* **Problem description**:
Copy the listing exactly. Omit nothing.
● ● ● ●
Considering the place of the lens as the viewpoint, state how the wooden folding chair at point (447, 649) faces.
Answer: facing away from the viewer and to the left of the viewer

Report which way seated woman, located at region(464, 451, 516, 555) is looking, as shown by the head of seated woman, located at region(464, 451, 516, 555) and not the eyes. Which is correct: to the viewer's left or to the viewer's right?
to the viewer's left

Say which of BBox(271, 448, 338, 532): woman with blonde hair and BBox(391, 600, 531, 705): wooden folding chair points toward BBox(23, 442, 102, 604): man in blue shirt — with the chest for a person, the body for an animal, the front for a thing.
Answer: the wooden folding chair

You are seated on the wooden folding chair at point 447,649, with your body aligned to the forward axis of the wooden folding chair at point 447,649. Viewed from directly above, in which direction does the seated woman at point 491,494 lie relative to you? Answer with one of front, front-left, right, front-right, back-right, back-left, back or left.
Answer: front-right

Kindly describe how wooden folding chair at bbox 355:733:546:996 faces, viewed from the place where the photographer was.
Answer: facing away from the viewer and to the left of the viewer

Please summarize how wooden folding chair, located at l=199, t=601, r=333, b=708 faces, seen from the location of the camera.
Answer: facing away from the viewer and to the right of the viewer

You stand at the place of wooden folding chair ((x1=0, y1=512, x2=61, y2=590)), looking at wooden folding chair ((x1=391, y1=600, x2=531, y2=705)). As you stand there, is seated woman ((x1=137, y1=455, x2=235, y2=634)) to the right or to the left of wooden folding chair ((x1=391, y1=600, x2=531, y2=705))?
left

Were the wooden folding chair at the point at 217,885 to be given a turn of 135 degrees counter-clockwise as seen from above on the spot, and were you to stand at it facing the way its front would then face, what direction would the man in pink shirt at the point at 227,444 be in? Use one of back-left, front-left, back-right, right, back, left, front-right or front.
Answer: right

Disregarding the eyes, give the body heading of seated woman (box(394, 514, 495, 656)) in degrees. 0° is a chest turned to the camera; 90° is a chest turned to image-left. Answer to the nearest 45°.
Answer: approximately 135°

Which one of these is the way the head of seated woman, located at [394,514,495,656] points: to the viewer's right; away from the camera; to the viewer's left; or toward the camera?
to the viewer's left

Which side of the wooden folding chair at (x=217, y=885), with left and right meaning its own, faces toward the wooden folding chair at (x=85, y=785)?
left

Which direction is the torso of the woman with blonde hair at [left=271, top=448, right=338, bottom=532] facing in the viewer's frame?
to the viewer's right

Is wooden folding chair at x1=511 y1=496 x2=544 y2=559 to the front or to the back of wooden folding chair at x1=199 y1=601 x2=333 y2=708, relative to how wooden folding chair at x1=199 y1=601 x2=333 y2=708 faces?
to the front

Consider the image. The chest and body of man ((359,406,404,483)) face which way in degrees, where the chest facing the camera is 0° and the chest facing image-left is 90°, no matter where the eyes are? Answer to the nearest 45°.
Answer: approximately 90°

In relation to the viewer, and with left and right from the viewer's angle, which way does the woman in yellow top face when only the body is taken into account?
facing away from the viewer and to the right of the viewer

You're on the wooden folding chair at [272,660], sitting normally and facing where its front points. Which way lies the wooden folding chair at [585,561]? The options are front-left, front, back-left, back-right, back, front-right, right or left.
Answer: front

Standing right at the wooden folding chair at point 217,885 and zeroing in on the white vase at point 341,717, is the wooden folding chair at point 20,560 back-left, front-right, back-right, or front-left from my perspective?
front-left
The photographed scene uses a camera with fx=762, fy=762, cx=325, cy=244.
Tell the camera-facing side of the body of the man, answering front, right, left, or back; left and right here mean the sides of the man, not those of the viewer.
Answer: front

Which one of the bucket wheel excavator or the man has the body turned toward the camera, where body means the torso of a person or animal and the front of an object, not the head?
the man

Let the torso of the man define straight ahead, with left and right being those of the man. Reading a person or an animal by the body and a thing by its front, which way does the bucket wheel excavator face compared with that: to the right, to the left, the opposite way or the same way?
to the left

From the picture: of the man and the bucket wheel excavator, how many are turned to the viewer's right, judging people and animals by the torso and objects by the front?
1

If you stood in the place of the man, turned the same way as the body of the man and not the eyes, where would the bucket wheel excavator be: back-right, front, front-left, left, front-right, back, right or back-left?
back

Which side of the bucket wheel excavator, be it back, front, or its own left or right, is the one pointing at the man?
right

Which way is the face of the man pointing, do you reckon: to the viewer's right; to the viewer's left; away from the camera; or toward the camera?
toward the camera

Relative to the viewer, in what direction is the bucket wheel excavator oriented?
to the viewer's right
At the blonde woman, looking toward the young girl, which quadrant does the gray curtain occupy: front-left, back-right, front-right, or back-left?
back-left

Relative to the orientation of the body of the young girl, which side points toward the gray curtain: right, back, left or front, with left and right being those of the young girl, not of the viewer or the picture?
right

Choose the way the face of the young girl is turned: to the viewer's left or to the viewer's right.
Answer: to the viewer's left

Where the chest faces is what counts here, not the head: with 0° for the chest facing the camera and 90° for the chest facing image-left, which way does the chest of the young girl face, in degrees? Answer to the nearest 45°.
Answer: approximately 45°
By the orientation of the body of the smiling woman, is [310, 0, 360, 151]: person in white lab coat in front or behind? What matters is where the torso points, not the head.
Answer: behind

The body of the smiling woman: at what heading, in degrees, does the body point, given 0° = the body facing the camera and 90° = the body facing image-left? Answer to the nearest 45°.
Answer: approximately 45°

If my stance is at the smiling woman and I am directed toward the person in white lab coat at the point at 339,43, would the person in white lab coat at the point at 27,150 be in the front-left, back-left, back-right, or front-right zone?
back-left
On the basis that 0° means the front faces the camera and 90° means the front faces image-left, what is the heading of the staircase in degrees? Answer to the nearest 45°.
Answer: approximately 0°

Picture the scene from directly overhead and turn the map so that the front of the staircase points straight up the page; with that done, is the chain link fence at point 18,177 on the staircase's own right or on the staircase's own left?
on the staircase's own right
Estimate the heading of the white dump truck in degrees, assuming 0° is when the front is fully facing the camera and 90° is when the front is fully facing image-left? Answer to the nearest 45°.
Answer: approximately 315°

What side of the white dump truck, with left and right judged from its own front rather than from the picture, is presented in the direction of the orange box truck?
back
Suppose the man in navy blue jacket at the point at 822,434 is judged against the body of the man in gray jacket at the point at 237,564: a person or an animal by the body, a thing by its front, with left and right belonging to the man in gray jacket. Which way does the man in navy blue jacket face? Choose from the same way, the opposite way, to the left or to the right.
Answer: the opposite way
● ● ● ●
* **The completed task**:
Considering the place of the lens as the viewpoint, state how the wooden folding chair at point (447, 649) faces.
Answer: facing away from the viewer and to the left of the viewer

Report which way seated woman, located at region(464, 451, 516, 555) is looking, as shown by the head of seated woman, located at region(464, 451, 516, 555) and not the eyes. Which is correct: to the viewer's left or to the viewer's right?
to the viewer's left

Say which of BBox(271, 448, 338, 532): woman with blonde hair and BBox(391, 600, 531, 705): wooden folding chair points toward BBox(23, 442, 102, 604): man in blue shirt — with the chest for a person, the body for an animal, the front for a thing.
Answer: the wooden folding chair

You are seated on the wooden folding chair at point 447,649, with your body aligned to the forward axis of the wooden folding chair at point 447,649. Viewed from directly above, in which direction does the seated woman at point 491,494 lie relative to you? Answer with one of front, front-left, right, front-right, back-right, back-left, back or left.
Answer: front-right

Kindly describe how wooden folding chair at bbox 355:733:546:996 faces, viewed from the place where the photographer was.
Answer: facing away from the viewer and to the left of the viewer

Please summarize how wooden folding chair, located at l=199, t=601, r=333, b=708 faces, seen from the location of the camera.
Answer: facing away from the viewer and to the right of the viewer

You stand at the place of wooden folding chair ((x1=0, y1=512, x2=61, y2=590)), looking at wooden folding chair ((x1=391, y1=600, x2=531, y2=705)). As you stand there, is seated woman ((x1=137, y1=455, x2=235, y2=634)) to the right or to the left of wooden folding chair ((x1=391, y1=600, x2=531, y2=705))?
left

Were the wooden folding chair at the point at 217,885 to be given a turn of 135 degrees counter-clockwise as seen from above on the spot, and were you to stand at it facing the way its front would then face, what direction would the man in pink shirt at the point at 227,444 be in? Use one of back-left, front-left, back-right, right, back, left, front-right or front.
Answer: right

Disregarding the eyes, give the body heading of seated woman (box(394, 514, 495, 656)) in degrees. 0° is a chest turned to the camera; 90° is a chest turned to image-left. Answer to the nearest 45°.
Answer: approximately 135°

Which one of these is the way the head of seated woman, located at [394,514,495,656] points: to the viewer's right; away from the camera; to the viewer's left; or toward the camera?
to the viewer's left

Which side of the wooden folding chair at (x=217, y=885), with left and right meaning its own, faces toward the wooden folding chair at (x=85, y=785)?
left

Which direction is the torso of the woman with blonde hair at [left=271, top=448, right=338, bottom=532] facing in the viewer's frame?
to the viewer's right

Is wooden folding chair at x1=511 y1=496 x2=544 y2=559 to the front or to the back of wooden folding chair at x1=199 y1=601 x2=333 y2=708, relative to how wooden folding chair at x1=199 y1=601 x2=333 y2=708 faces?
to the front

Consider the image. The chest and body of man ((359,406,404,483)) face which way in degrees, where the chest facing the camera is 0° and the chest facing image-left is 90°, no matter where the eyes are? Answer to the nearest 45°.
Answer: approximately 90°

In relation to the viewer, and with left and right from the viewer's angle, which way does the woman in yellow top face when only the body is taken into account?
facing away from the viewer and to the right of the viewer

You're on the wooden folding chair at [272,660], sitting normally and facing where its front points. Which way lies the wooden folding chair at [585,561]? The options are front-left, front, back-left, back-right, back, front-right, right or left.
Answer: front

Standing right at the wooden folding chair at point 217,885 and zeroing in on the white vase at point 341,717, is the wooden folding chair at point 20,560 back-left, front-right, back-right, or front-left from my perspective?
front-left
The photographed scene uses a camera with fx=762, fy=762, cx=325, cy=244.
Tell the camera-facing side of the body of the man, answering front, right, left, or back; left and right here mean the sides of the man, not those of the viewer.
Answer: front

Which one of the bucket wheel excavator or the man has the body turned toward the camera, where body means the torso of a person or animal and the front of an object, not the head?
the man

Let the torso of the man define straight ahead, with left and right being those of the man. Reading a person or an animal by the body and a thing by its front, which way does the bucket wheel excavator face compared with that: to the right, to the left, the opposite way or the same way?
to the left

From the picture: of the man and the bucket wheel excavator, how many are turned to the viewer's right, judging people and animals by the torso and objects by the front?
1

If you stood in the place of the man, turned the same way as the body of the man and not the eyes, where would the bucket wheel excavator be: back-right, front, front-left, left, front-right, back, right or back-left?
back

Which side of the bucket wheel excavator, be it back, front, or its own left or right, is the one pointing at the man?
right

Which way is the face of the man pointing, do you reckon: to the viewer's right; to the viewer's left; away from the camera; or toward the camera?
toward the camera

Relative to the viewer, in what direction is the bucket wheel excavator oriented?
to the viewer's right
At the blonde woman, looking toward the young girl, which quadrant does the gray curtain occupy: front-left, back-right, front-right, or back-left?
back-left

Relative to the orientation of the body of the young girl, which side points toward the gray curtain: right, back, left or front, with left and right being those of the young girl, not of the viewer or the picture?
right

Choose the way the face of the young girl is turned: to the viewer's left or to the viewer's right.
Answer: to the viewer's left

Where the chest faces is what counts here, not the head: with 0° for the chest facing the camera and 90° for the chest facing image-left, which way does the chest of the young girl face, in degrees? Answer to the nearest 45°.
Answer: approximately 45°
By the orientation of the body of the smiling woman, is [310, 0, 360, 151]: person in white lab coat in front or behind? What matters is where the torso points, not the head.
Answer: behind

The body of the smiling woman: at what heading, in degrees, does the body point, given 0° = the body facing the camera and 90° = the body facing image-left? Answer to the nearest 45°.
Answer: approximately 45°

If my stance is at the smiling woman and I am directed toward the person in white lab coat at the point at 339,43, would the person in white lab coat at the point at 27,150 be in the front-left, back-left, back-right, or front-right zone?
back-left
On the basis that 0° means the front faces the camera and 90° means the front faces image-left, what is the heading of the staircase in degrees? Answer to the nearest 45°.
Answer: approximately 0°

Picture the scene from directly overhead and turn the map so that the front of the staircase points straight up the page; with that done, is the chain link fence at point 18,177 on the staircase's own right or on the staircase's own left?
on the staircase's own right
Estimate the heading of the white dump truck in degrees, assuming 0° is when the front is fully facing the camera and 90° is when the front is fully facing image-left? Answer to the nearest 45°.
Answer: approximately 315°

What side of the white dump truck, with left and right judged from its own front rather than from the picture, is presented in the direction of the orange box truck?
back
Suppose the man in navy blue jacket at the point at 822,434 is judged against the body of the man in gray jacket at the point at 237,564: a person or an animal by the body, a thing by its front, with left and right belonging to the man in gray jacket. Which way does the man in navy blue jacket face? Choose from the same way, the opposite way, to the left or to the right.
Answer: the opposite way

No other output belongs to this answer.